Subic, Batangas named extensions of Manila port
MANILA, Philippines - President Aquino has signed Executive Order 172 declaring the ports of Subic and Batangas as extensions of the Port of Manila during congestion and other emergency situations, such as strikes, lockouts and natural calamities, a Palace official said yesterday.
Under the EO, foreign vessels with the Port of Manila as their destination or origin may be directed to Batangas port or Subic Bay Freeport. Even if these vessels use these alternate ports, the Port of Manila will still be considered their berthing point.
Deputy presidential spokesperson Abigail Valte said berthing and other port fees in Subic and Batangas will be applied to foreign vessels if they are directed to these alternate ports.

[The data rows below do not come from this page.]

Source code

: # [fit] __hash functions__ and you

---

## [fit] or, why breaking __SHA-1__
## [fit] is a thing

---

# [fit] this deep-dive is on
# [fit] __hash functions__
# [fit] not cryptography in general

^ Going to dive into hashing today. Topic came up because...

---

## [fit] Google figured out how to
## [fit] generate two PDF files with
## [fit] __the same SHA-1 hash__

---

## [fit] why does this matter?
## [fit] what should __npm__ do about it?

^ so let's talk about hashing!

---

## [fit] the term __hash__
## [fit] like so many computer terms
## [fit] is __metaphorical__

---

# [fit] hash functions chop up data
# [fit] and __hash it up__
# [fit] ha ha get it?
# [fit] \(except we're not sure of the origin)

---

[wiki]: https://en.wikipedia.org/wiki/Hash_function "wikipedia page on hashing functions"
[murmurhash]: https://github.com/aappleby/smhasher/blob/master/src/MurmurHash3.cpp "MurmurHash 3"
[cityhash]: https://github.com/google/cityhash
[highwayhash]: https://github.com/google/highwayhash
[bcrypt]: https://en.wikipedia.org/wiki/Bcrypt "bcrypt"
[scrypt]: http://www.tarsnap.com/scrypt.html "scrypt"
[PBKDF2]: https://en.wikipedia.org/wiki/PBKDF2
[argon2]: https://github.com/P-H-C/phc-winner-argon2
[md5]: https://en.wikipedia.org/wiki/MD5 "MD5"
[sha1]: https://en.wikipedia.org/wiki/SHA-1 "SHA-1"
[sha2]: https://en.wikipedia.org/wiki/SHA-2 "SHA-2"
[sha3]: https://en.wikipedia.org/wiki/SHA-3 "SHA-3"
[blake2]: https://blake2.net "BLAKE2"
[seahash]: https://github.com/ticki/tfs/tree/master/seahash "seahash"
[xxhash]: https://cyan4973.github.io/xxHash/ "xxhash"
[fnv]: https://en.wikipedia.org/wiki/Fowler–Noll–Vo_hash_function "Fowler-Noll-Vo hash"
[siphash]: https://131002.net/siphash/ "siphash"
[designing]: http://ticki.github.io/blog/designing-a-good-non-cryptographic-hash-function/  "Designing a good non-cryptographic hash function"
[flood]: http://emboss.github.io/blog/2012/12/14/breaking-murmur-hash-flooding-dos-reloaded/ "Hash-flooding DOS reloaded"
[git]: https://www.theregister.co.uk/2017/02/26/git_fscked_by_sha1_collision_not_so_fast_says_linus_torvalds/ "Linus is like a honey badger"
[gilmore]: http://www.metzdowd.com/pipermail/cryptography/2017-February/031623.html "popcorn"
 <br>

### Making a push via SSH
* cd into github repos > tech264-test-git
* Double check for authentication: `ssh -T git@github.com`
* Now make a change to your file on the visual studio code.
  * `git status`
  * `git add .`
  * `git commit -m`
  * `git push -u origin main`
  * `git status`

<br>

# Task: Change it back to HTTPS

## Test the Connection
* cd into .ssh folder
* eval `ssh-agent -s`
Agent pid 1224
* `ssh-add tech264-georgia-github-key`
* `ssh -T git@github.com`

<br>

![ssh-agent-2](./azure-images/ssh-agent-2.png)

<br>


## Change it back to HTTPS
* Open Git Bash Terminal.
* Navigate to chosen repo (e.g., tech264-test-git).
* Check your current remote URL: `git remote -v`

She said the EO was signed on Sept. 13 to give the Philippine Ports Authority (PPA) and the Subic Bay Metropolitan Authority (SBMA) the power to designate alternate piers for shipments to the Manila port.
“It is no secret that port congestion in Manila is one of the major factors that hinders the free flow of goods passing through the ports,” Valte said.
“We have seen the effects on the demand-supply chain, and on economic growth. The EO seeks to alleviate these problems,” she added.
The SBMA welcomed the President’s signing of EO 172 as it would stir business activities in Subic port, SBMA public relations executive Ron Balingit said in a text message to The STAR.
Subic Bay Freeport’s New Container Terminal-2 has been assigned as an extension of the Port of Manila.
SBMA chairman Roberto Garcia said there are 4,000 shipping containers “overstaying” at the Port of Manila.
To address port congestion, he said the SBMA and PPA have agreed to ship the overstaying containers from Manila to Subic twice a week.
Garcia said the SBMA is considering reducing its current port fees to be competitive with fees in other ports so that more shippers would use Subic.
Biz groups back EO 172
Business groups support President Aquino’s declaration of Batangas and Subic ports as extension of the Manila port to address congestion.
Management Association of the Philippines president Gregorio Navarro said yesterday the issuance by Malacañang of EO 172 is a welcome development.
“This is a good move… I would assume that all the port fees would also be harmonized,” Navarro said.
For his part, Makati Business Club (MBC) executive director Peter Perfecto said “the EO will be more useful in the context of a comprehensive and long term logistics and transport plan for the country.”
With port congestion affecting the country’s competitiveness rankings, the MBC sees the need for such to be addressed urgently.
Sergio Ortiz Luis Jr., president of the Philippine Exporters Confederation Inc., said they support Malacañang’s move to solve port congestion.
He said the EO will help encourage greater utilization of the Batangas and Subic ports.
For his part, American Chamber of Commerce of the Philippines senior advisor John Forbes said they are hopeful utilization of Batangas and Subic ports will remain high.
“We would like to see two added cranes installed in Batangas port within the year to double its capacity,” he said.
The truck ban imposed by the city government of Manila in February has resulted in the pileup of cargo at Manila’s ports.
Last Saturday, Mayor Joseph Estrada lifted the truck ban. – With Louella Desiderio, Bebot Sison Jr.